ICPR and miccai have been paying close attention to the split detection of breast cancer cells in recent years. I have also studied it, although I don't know what I can do in the end.
Today I read this article "automatic mitosis Detection Based on exclusive independent component analysis", published on Pattern Recognition (ICPR), 2012 21st International Conference, the main research is to detect the split of breast cancer cells.
Abstract:
We have adopted a new method called exclusive independent component analysis (xica), which is an extension of ICA. We know that ICA is called independent component analysis, so xica is easy to understand, it mainly extracts different components from each other in the training set, rather than the independent components of a single category.
Xica:
This algorithm is the key of this Article. Let's first understand it.
This algorithm attempts to find such independent components in a training set with two categories: it is closely related to one of the classes, but not very representative of the other, it can also be said to look for some specific components.
Generally, the ICA algorithm can be written in the following format:
X =.
X = (x1, x2, x3 ..... XN) is some of our observed vectors. We can think of them as feature vectors, S = (S1, S2, s3 ...... SN) is an independent potential variable vector. A is an unknown constant matrix (which can be called a hybrid matrix or a diversity). Our goal is to obtain a through only X vectors.
Two training modes are provided,
E {.} is the expectation of the input value, but the corresponding weight matrix. The method is as follows:
The formula above can calculate W. As for how to calculate G {.}, I have to go to the paper A. hyv? arinen and P. O. Hoyer. emergence of phase and.
Shift Invariant Features by decomposition of neutral images into independent feature subspaces. Neural computing, 12 (7): 1705-1720,200 0.

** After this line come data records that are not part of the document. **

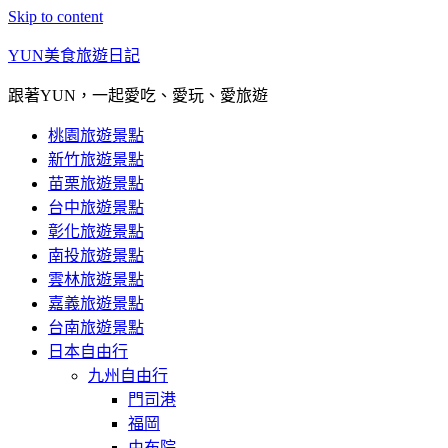
Skip to content
YUN美食旅遊日記
跟著YUN，一起愛吃、愛玩、愛旅遊
桃園旅遊景點
新竹旅遊景點
苗栗旅遊景點
台中旅遊景點
彰化旅遊景點
南投旅遊景點
雲林旅遊景點
嘉義旅遊景點
台南旅遊景點
日本自由行
九州自由行
門司港
福岡
由布院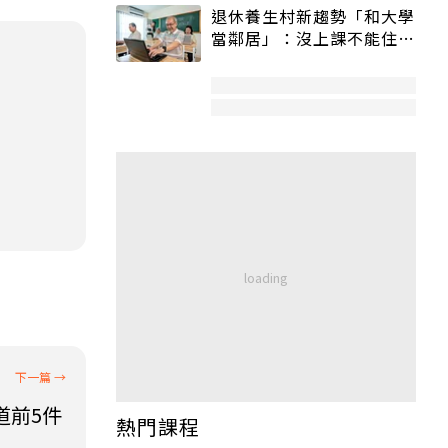
退休養生村新趨勢「和大學
當鄰居」：沒上課不能住、
宿舍變養老房
道前5件
熱門課程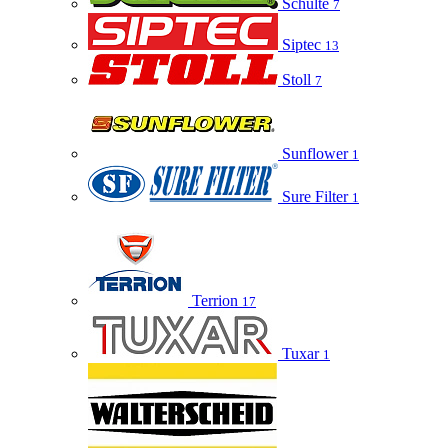
Schulte
7
Siptec
13
Stoll
7
Sunflower
1
Sure Filter
1
Terrion
17
Tuxar
1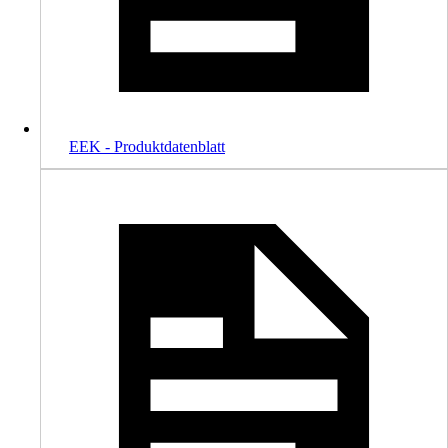
EEK - Produktdatenblatt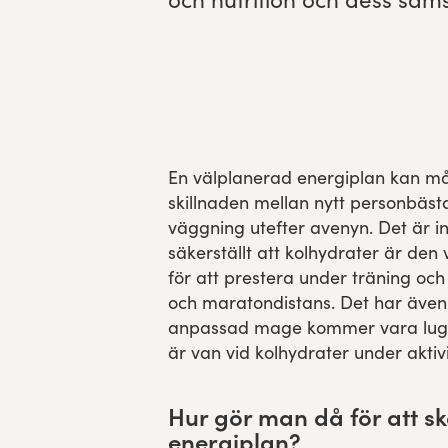
Experience Gothenburg
Sustainability
Funktionär/volontär
En välplanerad energiplan kan m
skillnaden mellan nytt personbästa
väggning utefter avenyn. Det är i
säkerställt att kolhydrater är den 
för att prestera under träning oc
och maratondistans. Det har även 
anpassad mage kommer vara lugn
är van vid kolhydrater under aktivi
Hur gör man då för att s
energiplan?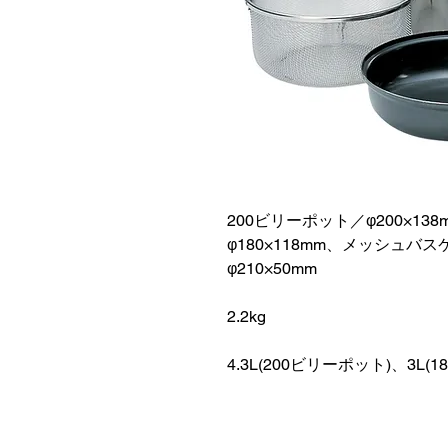
200ビリーポット／φ200×13
φ180×118mm、メッシュバス
φ210×50mm
2.2kg
4.3L(200ビリーポット)、3L(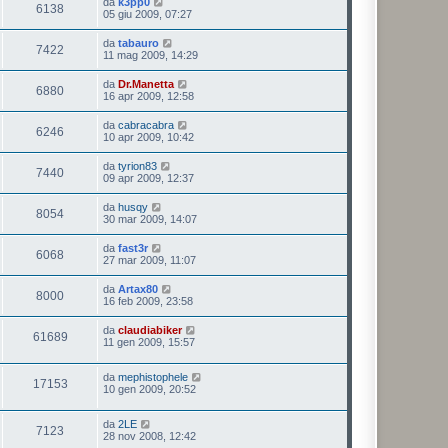
da
k3pp0
6138
05 giu 2009, 07:27
da
tabauro
7422
11 mag 2009, 14:29
da
Dr.Manetta
6880
16 apr 2009, 12:58
da
cabracabra
6246
10 apr 2009, 10:42
da
tyrion83
7440
09 apr 2009, 12:37
da
husqy
8054
30 mar 2009, 14:07
da
fast3r
6068
27 mar 2009, 11:07
da
Artax80
8000
16 feb 2009, 23:58
da
claudiabiker
61689
11 gen 2009, 15:57
da
mephistophele
17153
10 gen 2009, 20:52
da
2LE
7123
28 nov 2008, 12:42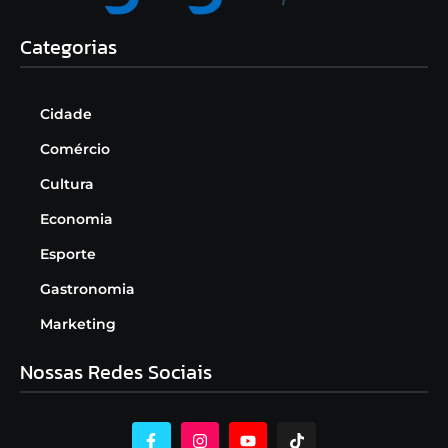
Categorias
Cidade
Comércio
Cultura
Economia
Esporte
Gastronomia
Marketing
Nossas Redes Sociais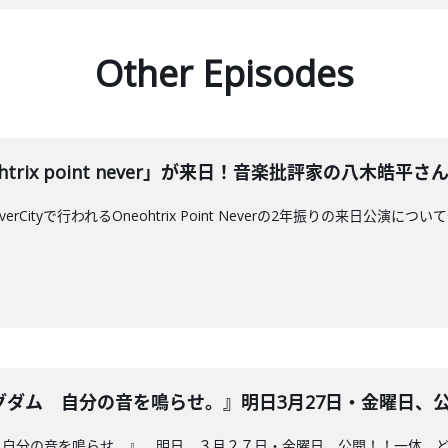
Other Episodes
rix point never」が来日！音楽批評家の八木皓平さんと深
iverCityで行われるOneohtrix Point Neverの2年振りの来
ム 自分の音を鳴らせ。』明日3月27日・金曜日、公開！！2
 自分の音を鳴らせ。』、明日、３月２７日・金曜日、公開！！一体、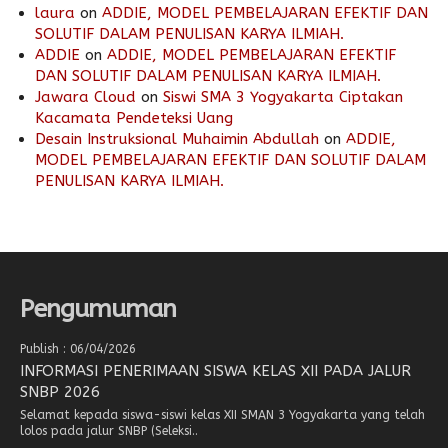
laura
on
ADDIE, MODEL PEMBELAJARAN EFEKTIF DAN
SOLUTIF DALAM PENULISAN KARYA ILMIAH.
ADDIE
on
ADDIE, MODEL PEMBELAJARAN EFEKTIF
DAN SOLUTIF DALAM PENULISAN KARYA ILMIAH.
Jawara Cloud
on
Siswi SMA 3 Yogyakarta Ciptakan
Kacamata Pendeteksi Uang
Desain Instruksional Muhaimin Abdullah
on
ADDIE,
MODEL PEMBELAJARAN EFEKTIF DAN SOLUTIF DALAM
PENULISAN KARYA ILMIAH.
Pengumuman
Publish : 06/04/2026
INFORMASI PENERIMAAN SISWA KELAS XII PADA JALUR
SNBP 2026
Selamat kepada siswa-siswi kelas XII SMAN 3 Yogyakarta yang telah
lolos pada jalur SNBP (Seleksi..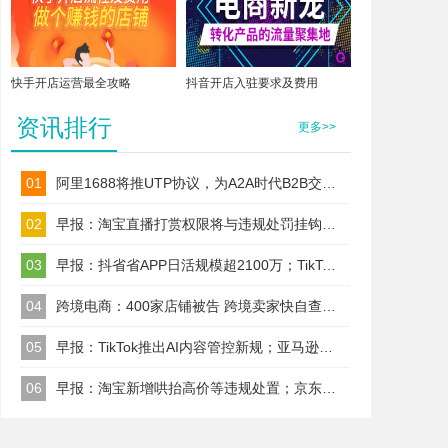
快手开店运营最全攻略
抖音开店入驻要求及费用
资讯排行
更多>>
01
阿里1688将推UTP协议，为A2A时代B2B交易建标准！
02
早报：淘宝直播打赏权限将与违规处罚挂钩；TikTok Shop美区保证金改按店铺收
03
早报：抖省省APP日活规模超2100万；TikTok美区试水全托管代运营
04
跨境电商：400家店铺被告 跨境卖家快自查；TikTok升级AI内容治理规则
05
早报：TikTok推出AI内容管控新规；亚马逊取消精选报价前置门槛
06
早报：淘宝新增哄抬高价等违规处置；京东Joybuy启动欧洲PoP高门槛招商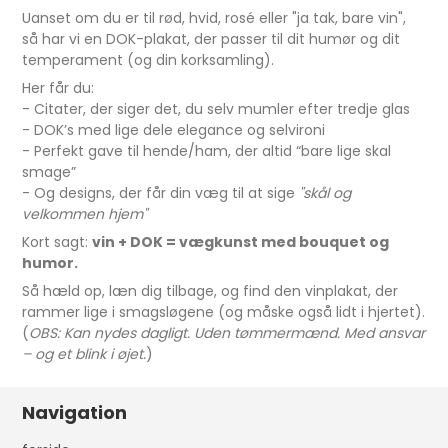
Uanset om du er til rød, hvid, rosé eller "ja tak, bare vin",
så har vi en DOK-plakat, der passer til dit humør og dit
temperament (og din korksamling).
Her får du:
- Citater, der siger det, du selv mumler efter tredje glas
- DOK’s med lige dele elegance og selvironi
- Perfekt gave til hende/ham, der altid “bare lige skal
smage”
- Og designs, der får din væg til at sige
"skål og
velkommen hjem"
Kort sagt:
vin + DOK = vægkunst med bouquet og
humor.
Så hæld op, læn dig tilbage, og find den vinplakat, der
rammer lige i smagsløgene (og måske også lidt i hjertet).
(
OBS: Kan nydes dagligt. Uden tømmermænd. Med ansvar
– og et blink i øjet.
)
Navigation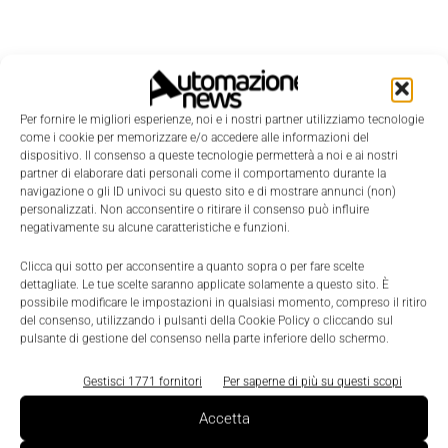
Per fornire le migliori esperienze, noi e i nostri partner utilizziamo tecnologie
come i cookie per memorizzare e/o accedere alle informazioni del
dispositivo. Il consenso a queste tecnologie permetterà a noi e ai nostri
partner di elaborare dati personali come il comportamento durante la
navigazione o gli ID univoci su questo sito e di mostrare annunci (non)
personalizzati. Non acconsentire o ritirare il consenso può influire
negativamente su alcune caratteristiche e funzioni.
Clicca qui sotto per acconsentire a quanto sopra o per fare scelte
dettagliate. Le tue scelte saranno applicate solamente a questo sito. È
possibile modificare le impostazioni in qualsiasi momento, compreso il ritiro
del consenso, utilizzando i pulsanti della Cookie Policy o cliccando sul
pulsante di gestione del consenso nella parte inferiore dello schermo.
LEGGI LA RIVISTA ⇢
Gestisci 1771 fornitori
Per saperne di più su questi scopi
Accetta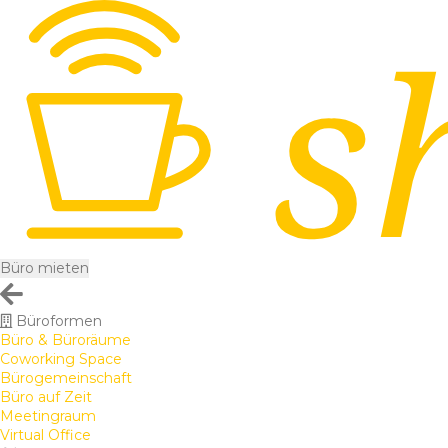
Büro mieten
Büroformen
Büro & Büroräume
Coworking Space
Bürogemeinschaft
Büro auf Zeit
Meetingraum
Virtual Office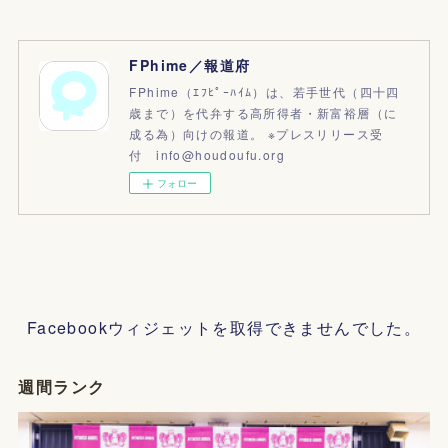
FPhime／報道府
FPhime（ｴﾌﾋﾟｰﾊｲﾑ）は、若手世代（四十四
歳まで）を代弁する高所得者・新富裕層（に
成る為）向けの報道。 ※プレスリリース受
付 info@houdoufu.org
フォロー
Facebookウィジェットを取得できませんでした。
週間ランク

The following iteration is used to normalize the two matrices.
W can produce independent components of positive sample X, but cannot produce independent components of negative samples, and vice versa.
After obtaining a and S, the following test is simple,
(Another method of the above formula) to minimize
After finding S, perform the following steps: X is the new test set and calculates the difference between it and AKs, select K corresponding to the minimum value as the category of X (k is the number of classes), as shown below:
Of course, we do not calculate all the pixel values. First, we should make a selection to obtain the candidate set.
Using a simple cell nucleus detection algorithm: first, the image is converted into a grayscale image, and then Gaussian smoothing is used to tune it to appropriate parameters. Most of the cells are protruding, we select some local maximum values from these convex points to join the candidate set.
The next task is to use the latest algorithms in these candidate sets.